### Extracted records
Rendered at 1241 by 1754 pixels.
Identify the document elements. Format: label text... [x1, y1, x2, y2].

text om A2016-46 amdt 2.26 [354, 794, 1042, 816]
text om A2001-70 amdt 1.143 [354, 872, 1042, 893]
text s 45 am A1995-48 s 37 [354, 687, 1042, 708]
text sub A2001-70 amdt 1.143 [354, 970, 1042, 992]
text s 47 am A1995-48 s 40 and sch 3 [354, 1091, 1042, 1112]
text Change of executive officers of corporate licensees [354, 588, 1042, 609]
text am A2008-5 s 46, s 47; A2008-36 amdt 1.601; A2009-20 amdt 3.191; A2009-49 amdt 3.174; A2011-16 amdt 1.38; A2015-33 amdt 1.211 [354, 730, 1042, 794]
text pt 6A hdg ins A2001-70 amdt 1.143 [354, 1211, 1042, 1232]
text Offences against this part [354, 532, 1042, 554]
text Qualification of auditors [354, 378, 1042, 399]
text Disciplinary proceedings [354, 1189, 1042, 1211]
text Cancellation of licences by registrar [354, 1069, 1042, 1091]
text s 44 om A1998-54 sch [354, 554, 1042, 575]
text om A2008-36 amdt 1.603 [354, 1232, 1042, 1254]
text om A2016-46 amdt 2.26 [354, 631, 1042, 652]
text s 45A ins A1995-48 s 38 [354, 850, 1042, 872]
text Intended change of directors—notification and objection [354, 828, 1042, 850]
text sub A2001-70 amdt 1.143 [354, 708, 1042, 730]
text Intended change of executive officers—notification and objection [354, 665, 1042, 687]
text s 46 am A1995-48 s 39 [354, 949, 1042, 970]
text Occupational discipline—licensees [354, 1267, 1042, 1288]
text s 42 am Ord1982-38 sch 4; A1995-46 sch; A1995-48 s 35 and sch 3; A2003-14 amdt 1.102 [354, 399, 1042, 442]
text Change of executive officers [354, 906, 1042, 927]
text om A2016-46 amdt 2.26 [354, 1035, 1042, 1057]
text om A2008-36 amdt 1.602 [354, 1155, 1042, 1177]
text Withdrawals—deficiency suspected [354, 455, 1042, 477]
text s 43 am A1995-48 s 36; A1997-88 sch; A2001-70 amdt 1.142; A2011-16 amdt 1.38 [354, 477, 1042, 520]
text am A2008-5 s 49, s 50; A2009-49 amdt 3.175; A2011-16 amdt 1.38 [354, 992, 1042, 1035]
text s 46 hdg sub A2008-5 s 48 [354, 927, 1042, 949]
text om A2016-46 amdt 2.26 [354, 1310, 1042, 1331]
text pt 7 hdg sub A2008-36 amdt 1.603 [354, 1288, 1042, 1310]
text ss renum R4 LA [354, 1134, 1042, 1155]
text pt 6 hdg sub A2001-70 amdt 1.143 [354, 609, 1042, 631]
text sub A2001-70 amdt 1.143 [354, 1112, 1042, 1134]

### Required work
Please transcribe all of the data above exactly.

### Your solution
Rendered at 1241 by 1754 pixels.
Identify the document elements. Format: label text... [x1, y1, x2, y2].

text om A2016-46 amdt 2.26 [354, 794, 1042, 816]
text om A2001-70 amdt 1.143 [354, 872, 1042, 893]
text s 45 am A1995-48 s 37 [354, 687, 1042, 708]
text sub A2001-70 amdt 1.143 [354, 970, 1042, 992]
text s 47 am A1995-48 s 40 and sch 3 [354, 1091, 1042, 1112]
text Change of executive officers of corporate licensees [354, 588, 1042, 609]
text am A2008-5 s 46, s 47; A2008-36 amdt 1.601; A2009-20 amdt 3.191; A2009-49 amdt 3.174; A2011-16 amdt 1.38; A2015-33 amdt 1.211 [354, 730, 1042, 794]
text pt 6A hdg ins A2001-70 amdt 1.143 [354, 1211, 1042, 1232]
text Offences against this part [354, 532, 1042, 554]
text Qualification of auditors [354, 378, 1042, 399]
text Disciplinary proceedings [354, 1189, 1042, 1211]
text Cancellation of licences by registrar [354, 1069, 1042, 1091]
text s 44 om A1998-54 sch [354, 554, 1042, 575]
text om A2008-36 amdt 1.603 [354, 1232, 1042, 1254]
text om A2016-46 amdt 2.26 [354, 631, 1042, 652]
text s 45A ins A1995-48 s 38 [354, 850, 1042, 872]
text Intended change of directors—notification and objection [354, 828, 1042, 850]
text sub A2001-70 amdt 1.143 [354, 708, 1042, 730]
text Intended change of executive officers—notification and objection [354, 665, 1042, 687]
text s 46 am A1995-48 s 39 [354, 949, 1042, 970]
text Occupational discipline—licensees [354, 1267, 1042, 1288]
text s 42 am Ord1982-38 sch 4; A1995-46 sch; A1995-48 s 35 and sch 3; A2003-14 amdt 1.102 [354, 399, 1042, 442]
text Change of executive officers [354, 906, 1042, 927]
text om A2016-46 amdt 2.26 [354, 1035, 1042, 1057]
text om A2008-36 amdt 1.602 [354, 1155, 1042, 1177]
text Withdrawals—deficiency suspected [354, 455, 1042, 477]
text s 43 am A1995-48 s 36; A1997-88 sch; A2001-70 amdt 1.142; A2011-16 amdt 1.38 [354, 477, 1042, 520]
text am A2008-5 s 49, s 50; A2009-49 amdt 3.175; A2011-16 amdt 1.38 [354, 992, 1042, 1035]
text s 46 hdg sub A2008-5 s 48 [354, 927, 1042, 949]
text om A2016-46 amdt 2.26 [354, 1310, 1042, 1331]
text pt 7 hdg sub A2008-36 amdt 1.603 [354, 1288, 1042, 1310]
text ss renum R4 LA [354, 1134, 1042, 1155]
text pt 6 hdg sub A2001-70 amdt 1.143 [354, 609, 1042, 631]
text sub A2001-70 amdt 1.143 [354, 1112, 1042, 1134]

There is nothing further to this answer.